There has been a resurgence of interest in the Agrarian question in the developing world, especially in Latin America. Colombia’s development trajectory cannot be fully understood without paying serious attention to the unresolved agrarian question.
My thesis explores the negotiations that took place between the government and the agrarian movements in the aftermath of the 2013-2014 national strikes. For the first time in decades in Colombia, the national government agreed to negotiate with the representatives of the peasant, indigenous and African-Colombian peoples, the country’s poorest and most marginalised communities. In this context, my research addresses the following questions: (1) what are the alternative narratives of food provision that emerged in the agrarian strikes and negotiations in Colombia in the period 2013-2016? (2) To what extent have new coalitions of agrarian movements emerged around alternative narratives of food provision? (3) How are alternative narratives interfacing with dominant ones, and what are the potential outcomes for agrarian policy?

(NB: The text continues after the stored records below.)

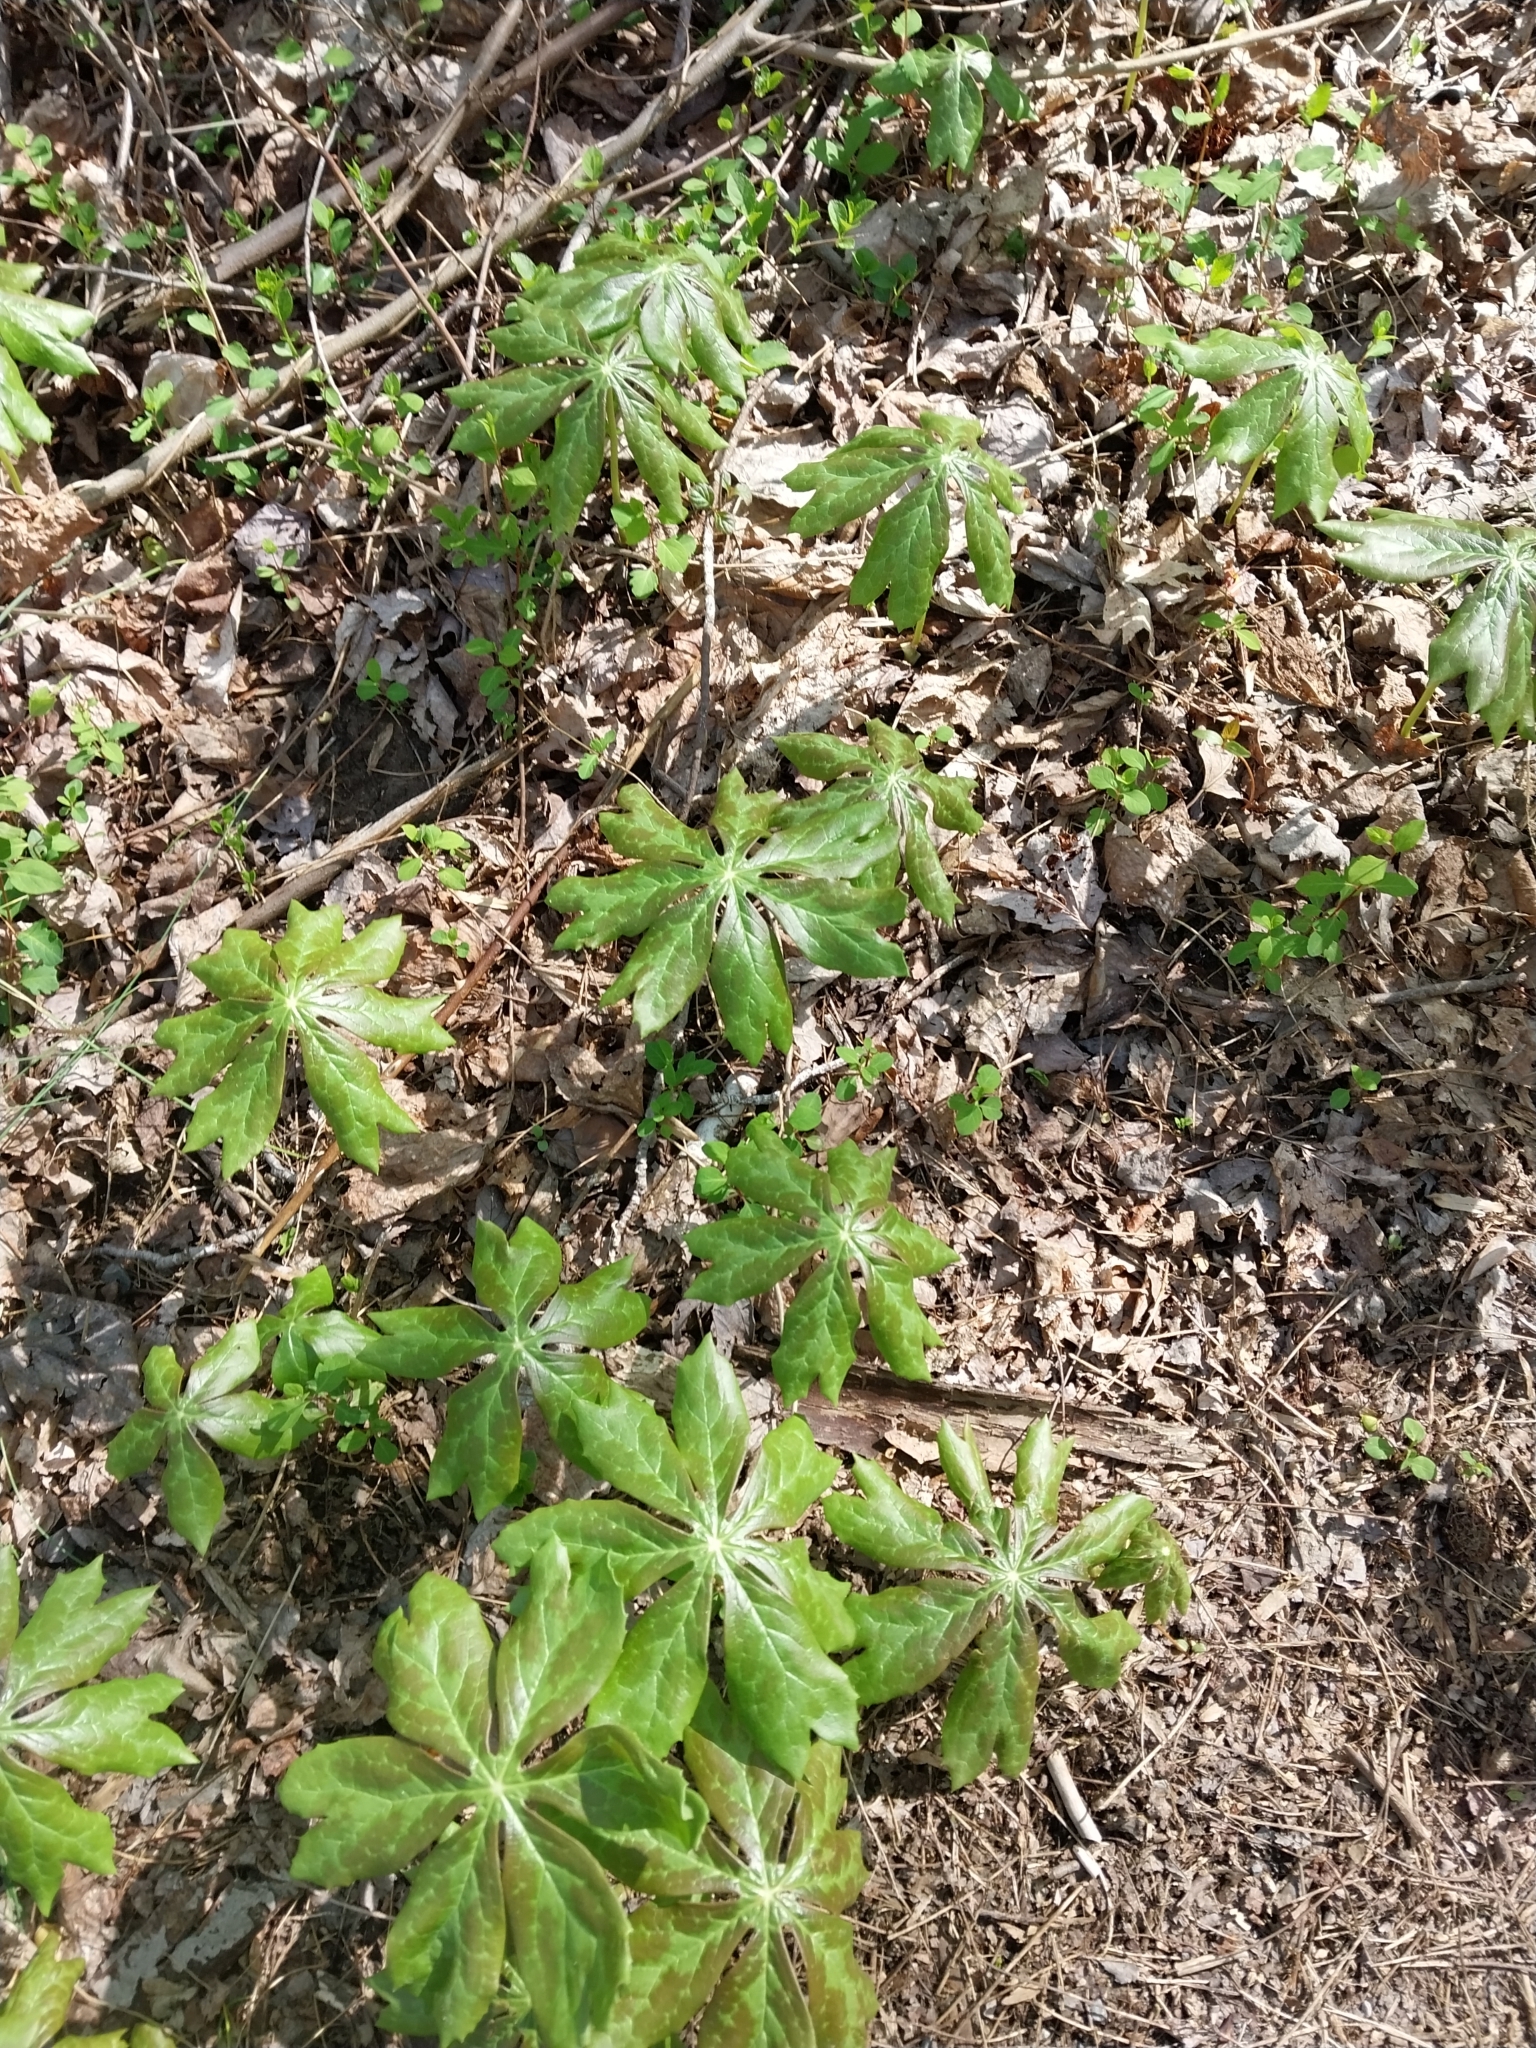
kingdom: Plantae
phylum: Tracheophyta
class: Magnoliopsida
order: Ranunculales
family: Berberidaceae
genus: Podophyllum
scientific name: Podophyllum peltatum
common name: Wild mandrake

In studying the emergence of two national agrarian movements, the thesis argues that the debates on food provisioning – who produces what and who consumes what, where and with what effects – have become central, and that the different actors involved in them – agrarian movements, the state, and the food industry – have different and often competing visions.
Conceptually, my work goes on to argue that the agrarian question, beyond its conventional formulation, could be reframed as a question of food. In addition to being a contribution to scholarship on the Agrarian question in Colombia, the thesis addresses key issues for sustainable rural development, agri-food systems and the future of the peace-agreement implementation.